> Passage given:
I recently moved to West Virginia. My husband and I put down roots and built a house. For those who know me, I am a born and raised Virginian and proud of it. I could give you a list of reasons why I love Virginia – the beautiful autumns, the rich American history, etc. – but I am sure the reason I love Virginia is because it’s my home. It’s where I learned some of my greatest life lessons thus far.
Now, I have a new home, seven minutes over the Virginia border. When my husband and I first started looking at houses out here in West Virginia, I didn’t “know” if this was the place for us. But throughout the process of building our home, doors opened in ways I couldn’t have anticipated and unexpected peace filled my heart. We truly felt led in ways we didn’t expect to the home we’re in today.
This morning, I was reading in the Book of Mormon about the prophet Lehi and his family who left Jerusalem (approximately 600 B.C.) and relocated to a new home. On this journey, the Lord comes to Lehi’s son Nephi in a vision and tells Nephi the following:
“And I will also be your light in the wilderness; and I will prepare the way before you, if it so be that ye shall keep my commandments; wherefore, inasmuch as ye shall keep my commandments ye shall be led towards the promised land; and ye shall know that it is by me that ye are led,” (1 Nephi 17:13).
The phrase that stuck out to me was, “and ye shall know that it is by me that ye are led.” To me, that is a tremendous blessing. For Lehi, Nephi, and their entire family, their journey was hard and full of challenges. Yet, they were able to know they were led by God.
I know that there are challenges that lay ahead for my husband and I. I don’t know what those challenges are, but challenges are a part of life. In fact, just last week brought some challenging moments. But I find peace in knowing that as I keep the commandments, I (and my family) will be led throughout our life and we can know by whom we are led.

> Data extract:
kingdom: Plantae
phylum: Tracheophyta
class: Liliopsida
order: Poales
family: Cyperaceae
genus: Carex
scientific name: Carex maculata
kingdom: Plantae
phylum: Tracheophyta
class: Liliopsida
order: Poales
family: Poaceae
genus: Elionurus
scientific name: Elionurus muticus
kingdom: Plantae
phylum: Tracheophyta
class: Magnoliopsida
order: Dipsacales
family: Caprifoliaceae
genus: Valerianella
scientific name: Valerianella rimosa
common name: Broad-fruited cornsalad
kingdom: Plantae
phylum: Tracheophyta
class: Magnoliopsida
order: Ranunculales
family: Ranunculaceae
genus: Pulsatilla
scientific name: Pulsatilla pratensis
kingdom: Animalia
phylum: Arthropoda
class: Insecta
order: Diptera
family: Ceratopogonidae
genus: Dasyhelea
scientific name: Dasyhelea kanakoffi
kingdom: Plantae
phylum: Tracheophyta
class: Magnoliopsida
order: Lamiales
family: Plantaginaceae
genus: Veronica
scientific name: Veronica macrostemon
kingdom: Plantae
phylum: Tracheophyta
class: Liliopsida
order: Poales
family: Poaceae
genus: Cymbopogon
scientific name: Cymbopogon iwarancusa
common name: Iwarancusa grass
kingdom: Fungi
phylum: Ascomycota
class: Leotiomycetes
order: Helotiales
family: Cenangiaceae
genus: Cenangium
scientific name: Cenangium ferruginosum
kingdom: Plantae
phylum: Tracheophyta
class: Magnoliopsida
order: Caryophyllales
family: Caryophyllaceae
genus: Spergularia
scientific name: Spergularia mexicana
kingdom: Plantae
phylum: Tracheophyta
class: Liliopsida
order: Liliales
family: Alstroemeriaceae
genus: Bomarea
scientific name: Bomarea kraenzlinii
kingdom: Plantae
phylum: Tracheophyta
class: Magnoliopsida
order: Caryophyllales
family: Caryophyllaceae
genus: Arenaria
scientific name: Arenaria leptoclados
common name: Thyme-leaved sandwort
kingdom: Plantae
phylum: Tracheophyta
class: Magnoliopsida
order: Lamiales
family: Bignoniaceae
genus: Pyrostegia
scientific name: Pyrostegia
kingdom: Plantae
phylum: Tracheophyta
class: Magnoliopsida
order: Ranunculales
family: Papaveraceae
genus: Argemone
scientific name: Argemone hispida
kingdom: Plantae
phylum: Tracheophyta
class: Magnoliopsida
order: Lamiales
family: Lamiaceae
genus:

> Exercise requirements:
[1] Answer these about the post on moving to West Virginia:
(a) How far over the Virginia border is the new home?
(b) About when did Lehi and his family leave Jerusalem?
(c) Which verse is quoted from the Book of Mormon?
[2] In the post about moving to West Virginia, rewrite the part from "I know that" to "we are led.", putting "last month" in place of "last week".
[3] Carry on the post about moving to West Virginia from the point where it ends.

> In response:
[1]
(a) Seven minutes.
(b) Approximately 600 B.C.
(c) 1 Nephi 17:13.

[2]
I know that there are challenges that lay ahead for my husband and I. I don’t know what those challenges are, but challenges are a part of life. In fact, just last month brought some challenging moments. But I find peace in knowing that as I keep the commandments, I (and my family) will be led throughout our life and we can know by whom we are led.

[3]
For those who are facing challenges and feel lost, my hope is that you’ll feel of the guiding hand of God in your lives. I’ve learned that just because we are on the path God desires us to be on, doesn’t mean that the path will be easy. But there is no greater guide through the dark times of life in the quest for our eternal "home" than our loving Heavenly Father and our Savior Jesus Christ.
Recently, I 've had a particular imagery/scripture story stuck in my head. It's when the Lord guides the people of Israel in a cloud during the day, and by a pillar of fire at night (Exodus 13). Along with this, I've also thought of this scripture, "I will go before your face. I will be on your right hand and on your left, and my Spirit shall be in your hearts, and mine angels round about you, to bear you up." (D&C 84:88)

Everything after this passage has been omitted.